#### TASK BRIEF
The entries below should appear again in your reply, word for word.

RECORDS FOR THE TASK section start

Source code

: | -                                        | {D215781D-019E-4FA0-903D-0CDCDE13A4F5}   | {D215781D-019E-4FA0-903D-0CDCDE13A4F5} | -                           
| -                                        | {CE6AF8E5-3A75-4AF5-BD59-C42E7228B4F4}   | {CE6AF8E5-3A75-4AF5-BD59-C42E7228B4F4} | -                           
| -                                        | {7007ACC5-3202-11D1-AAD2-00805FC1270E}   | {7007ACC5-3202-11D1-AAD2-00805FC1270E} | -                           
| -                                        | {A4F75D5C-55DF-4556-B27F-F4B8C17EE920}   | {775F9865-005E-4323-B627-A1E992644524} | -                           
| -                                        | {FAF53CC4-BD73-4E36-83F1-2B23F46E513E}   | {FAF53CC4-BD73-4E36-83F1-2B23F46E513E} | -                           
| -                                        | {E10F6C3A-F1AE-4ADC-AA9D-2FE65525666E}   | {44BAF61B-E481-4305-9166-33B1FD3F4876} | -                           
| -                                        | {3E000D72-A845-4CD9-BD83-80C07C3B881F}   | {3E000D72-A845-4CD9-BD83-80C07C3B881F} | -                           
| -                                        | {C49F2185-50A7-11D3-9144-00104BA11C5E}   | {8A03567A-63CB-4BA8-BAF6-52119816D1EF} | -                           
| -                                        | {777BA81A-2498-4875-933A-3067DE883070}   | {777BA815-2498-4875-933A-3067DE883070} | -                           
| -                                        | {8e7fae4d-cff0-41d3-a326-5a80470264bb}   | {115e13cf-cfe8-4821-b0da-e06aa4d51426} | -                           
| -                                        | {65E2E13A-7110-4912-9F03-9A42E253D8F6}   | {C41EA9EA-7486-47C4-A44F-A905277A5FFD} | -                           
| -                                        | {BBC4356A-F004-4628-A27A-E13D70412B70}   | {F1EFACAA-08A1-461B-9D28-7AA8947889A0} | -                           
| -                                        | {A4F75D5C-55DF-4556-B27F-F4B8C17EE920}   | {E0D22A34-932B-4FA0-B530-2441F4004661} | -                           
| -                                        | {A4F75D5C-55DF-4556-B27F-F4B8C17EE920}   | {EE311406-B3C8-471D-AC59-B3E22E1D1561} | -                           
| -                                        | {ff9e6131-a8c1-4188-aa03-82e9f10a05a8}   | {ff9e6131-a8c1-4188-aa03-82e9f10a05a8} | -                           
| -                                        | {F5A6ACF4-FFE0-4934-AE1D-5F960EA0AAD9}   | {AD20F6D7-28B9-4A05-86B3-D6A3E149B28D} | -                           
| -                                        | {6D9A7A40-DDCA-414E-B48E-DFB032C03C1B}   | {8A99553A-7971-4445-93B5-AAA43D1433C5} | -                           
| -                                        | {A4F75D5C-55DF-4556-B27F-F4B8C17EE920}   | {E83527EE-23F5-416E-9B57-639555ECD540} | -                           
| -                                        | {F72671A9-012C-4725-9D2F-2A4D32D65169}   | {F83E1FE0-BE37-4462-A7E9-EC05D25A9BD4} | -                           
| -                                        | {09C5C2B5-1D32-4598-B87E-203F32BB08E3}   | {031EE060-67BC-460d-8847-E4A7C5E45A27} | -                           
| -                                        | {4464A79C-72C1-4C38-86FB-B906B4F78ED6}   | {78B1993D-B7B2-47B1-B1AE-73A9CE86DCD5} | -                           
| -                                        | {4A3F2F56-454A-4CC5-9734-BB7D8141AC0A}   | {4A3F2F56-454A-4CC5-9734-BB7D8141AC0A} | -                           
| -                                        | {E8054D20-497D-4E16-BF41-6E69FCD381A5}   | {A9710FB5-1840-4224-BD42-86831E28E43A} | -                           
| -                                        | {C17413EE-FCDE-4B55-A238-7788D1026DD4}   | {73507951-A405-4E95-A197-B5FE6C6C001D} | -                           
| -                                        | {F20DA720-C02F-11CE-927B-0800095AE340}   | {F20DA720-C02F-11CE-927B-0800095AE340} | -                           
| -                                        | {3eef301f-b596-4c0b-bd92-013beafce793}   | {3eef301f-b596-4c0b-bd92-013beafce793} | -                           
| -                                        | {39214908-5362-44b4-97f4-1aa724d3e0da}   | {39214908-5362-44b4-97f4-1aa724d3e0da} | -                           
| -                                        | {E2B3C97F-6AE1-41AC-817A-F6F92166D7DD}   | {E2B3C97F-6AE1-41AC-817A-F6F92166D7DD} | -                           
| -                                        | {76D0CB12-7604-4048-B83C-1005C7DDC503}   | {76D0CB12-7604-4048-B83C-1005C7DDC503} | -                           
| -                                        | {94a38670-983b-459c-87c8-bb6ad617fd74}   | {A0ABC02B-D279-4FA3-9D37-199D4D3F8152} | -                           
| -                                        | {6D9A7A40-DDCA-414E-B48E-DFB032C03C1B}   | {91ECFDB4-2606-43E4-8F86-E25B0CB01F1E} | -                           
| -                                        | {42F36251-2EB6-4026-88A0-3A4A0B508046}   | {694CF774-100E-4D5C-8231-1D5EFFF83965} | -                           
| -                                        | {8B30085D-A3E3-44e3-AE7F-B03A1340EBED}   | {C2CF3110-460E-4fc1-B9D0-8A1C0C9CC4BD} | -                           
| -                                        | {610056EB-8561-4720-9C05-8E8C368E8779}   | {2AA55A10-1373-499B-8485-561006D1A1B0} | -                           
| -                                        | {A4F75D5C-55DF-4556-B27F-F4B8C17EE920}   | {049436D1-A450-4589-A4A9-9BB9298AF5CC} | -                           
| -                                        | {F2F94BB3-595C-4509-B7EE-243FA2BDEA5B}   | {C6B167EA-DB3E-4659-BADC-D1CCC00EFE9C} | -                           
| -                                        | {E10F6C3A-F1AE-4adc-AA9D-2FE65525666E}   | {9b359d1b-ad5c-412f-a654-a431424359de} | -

RECORDS FOR THE TASK section end

#### ANSWER BOX
Source code

: | -                                        | {D215781D-019E-4FA0-903D-0CDCDE13A4F5}   | {D215781D-019E-4FA0-903D-0CDCDE13A4F5} | -                           
| -                                        | {CE6AF8E5-3A75-4AF5-BD59-C42E7228B4F4}   | {CE6AF8E5-3A75-4AF5-BD59-C42E7228B4F4} | -                           
| -                                        | {7007ACC5-3202-11D1-AAD2-00805FC1270E}   | {7007ACC5-3202-11D1-AAD2-00805FC1270E} | -                           
| -                                        | {A4F75D5C-55DF-4556-B27F-F4B8C17EE920}   | {775F9865-005E-4323-B627-A1E992644524} | -                           
| -                                        | {FAF53CC4-BD73-4E36-83F1-2B23F46E513E}   | {FAF53CC4-BD73-4E36-83F1-2B23F46E513E} | -                           
| -                                        | {E10F6C3A-F1AE-4ADC-AA9D-2FE65525666E}   | {44BAF61B-E481-4305-9166-33B1FD3F4876} | -                           
| -                                        | {3E000D72-A845-4CD9-BD83-80C07C3B881F}   | {3E000D72-A845-4CD9-BD83-80C07C3B881F} | -                           
| -                                        | {C49F2185-50A7-11D3-9144-00104BA11C5E}   | {8A03567A-63CB-4BA8-BAF6-52119816D1EF} | -                           
| -                                        | {777BA81A-2498-4875-933A-3067DE883070}   | {777BA815-2498-4875-933A-3067DE883070} | -                           
| -                                        | {8e7fae4d-cff0-41d3-a326-5a80470264bb}   | {115e13cf-cfe8-4821-b0da-e06aa4d51426} | -                           
| -                                        | {65E2E13A-7110-4912-9F03-9A42E253D8F6}   | {C41EA9EA-7486-47C4-A44F-A905277A5FFD} | -                           
| -                                        | {BBC4356A-F004-4628-A27A-E13D70412B70}   | {F1EFACAA-08A1-461B-9D28-7AA8947889A0} | -                           
| -                                        | {A4F75D5C-55DF-4556-B27F-F4B8C17EE920}   | {E0D22A34-932B-4FA0-B530-2441F4004661} | -                           
| -                                        | {A4F75D5C-55DF-4556-B27F-F4B8C17EE920}   | {EE311406-B3C8-471D-AC59-B3E22E1D1561} | -                           
| -                                        | {ff9e6131-a8c1-4188-aa03-82e9f10a05a8}   | {ff9e6131-a8c1-4188-aa03-82e9f10a05a8} | -                           
| -                                        | {F5A6ACF4-FFE0-4934-AE1D-5F960EA0AAD9}   | {AD20F6D7-28B9-4A05-86B3-D6A3E149B28D} | -                           
| -                                        | {6D9A7A40-DDCA-414E-B48E-DFB032C03C1B}   | {8A99553A-7971-4445-93B5-AAA43D1433C5} | -                           
| -                                        | {A4F75D5C-55DF-4556-B27F-F4B8C17EE920}   | {E83527EE-23F5-416E-9B57-639555ECD540} | -                           
| -                                        | {F72671A9-012C-4725-9D2F-2A4D32D65169}   | {F83E1FE0-BE37-4462-A7E9-EC05D25A9BD4} | -                           
| -                                        | {09C5C2B5-1D32-4598-B87E-203F32BB08E3}   | {031EE060-67BC-460d-8847-E4A7C5E45A27} | -                           
| -                                        | {4464A79C-72C1-4C38-86FB-B906B4F78ED6}   | {78B1993D-B7B2-47B1-B1AE-73A9CE86DCD5} | -                           
| -                                        | {4A3F2F56-454A-4CC5-9734-BB7D8141AC0A}   | {4A3F2F56-454A-4CC5-9734-BB7D8141AC0A} | -                           
| -                                        | {E8054D20-497D-4E16-BF41-6E69FCD381A5}   | {A9710FB5-1840-4224-BD42-86831E28E43A} | -                           
| -                                        | {C17413EE-FCDE-4B55-A238-7788D1026DD4}   | {73507951-A405-4E95-A197-B5FE6C6C001D} | -                           
| -                                        | {F20DA720-C02F-11CE-927B-0800095AE340}   | {F20DA720-C02F-11CE-927B-0800095AE340} | -                           
| -                                        | {3eef301f-b596-4c0b-bd92-013beafce793}   | {3eef301f-b596-4c0b-bd92-013beafce793} | -                           
| -                                        | {39214908-5362-44b4-97f4-1aa724d3e0da}   | {39214908-5362-44b4-97f4-1aa724d3e0da} | -                           
| -                                        | {E2B3C97F-6AE1-41AC-817A-F6F92166D7DD}   | {E2B3C97F-6AE1-41AC-817A-F6F92166D7DD} | -                           
| -                                        | {76D0CB12-7604-4048-B83C-1005C7DDC503}   | {76D0CB12-7604-4048-B83C-1005C7DDC503} | -                           
| -                                        | {94a38670-983b-459c-87c8-bb6ad617fd74}   | {A0ABC02B-D279-4FA3-9D37-199D4D3F8152} | -                           
| -                                        | {6D9A7A40-DDCA-414E-B48E-DFB032C03C1B}   | {91ECFDB4-2606-43E4-8F86-E25B0CB01F1E} | -                           
| -                                        | {42F36251-2EB6-4026-88A0-3A4A0B508046}   | {694CF774-100E-4D5C-8231-1D5EFFF83965} | -                           
| -                                        | {8B30085D-A3E3-44e3-AE7F-B03A1340EBED}   | {C2CF3110-460E-4fc1-B9D0-8A1C0C9CC4BD} | -                           
| -                                        | {610056EB-8561-4720-9C05-8E8C368E8779}   | {2AA55A10-1373-499B-8485-561006D1A1B0} | -                           
| -                                        | {A4F75D5C-55DF-4556-B27F-F4B8C17EE920}   | {049436D1-A450-4589-A4A9-9BB9298AF5CC} | -                           
| -                                        | {F2F94BB3-595C-4509-B7EE-243FA2BDEA5B}   | {C6B167EA-DB3E-4659-BADC-D1CCC00EFE9C} | -                           
| -                                        | {E10F6C3A-F1AE-4adc-AA9D-2FE65525666E}   | {9b359d1b-ad5c-412f-a654-a431424359de} | -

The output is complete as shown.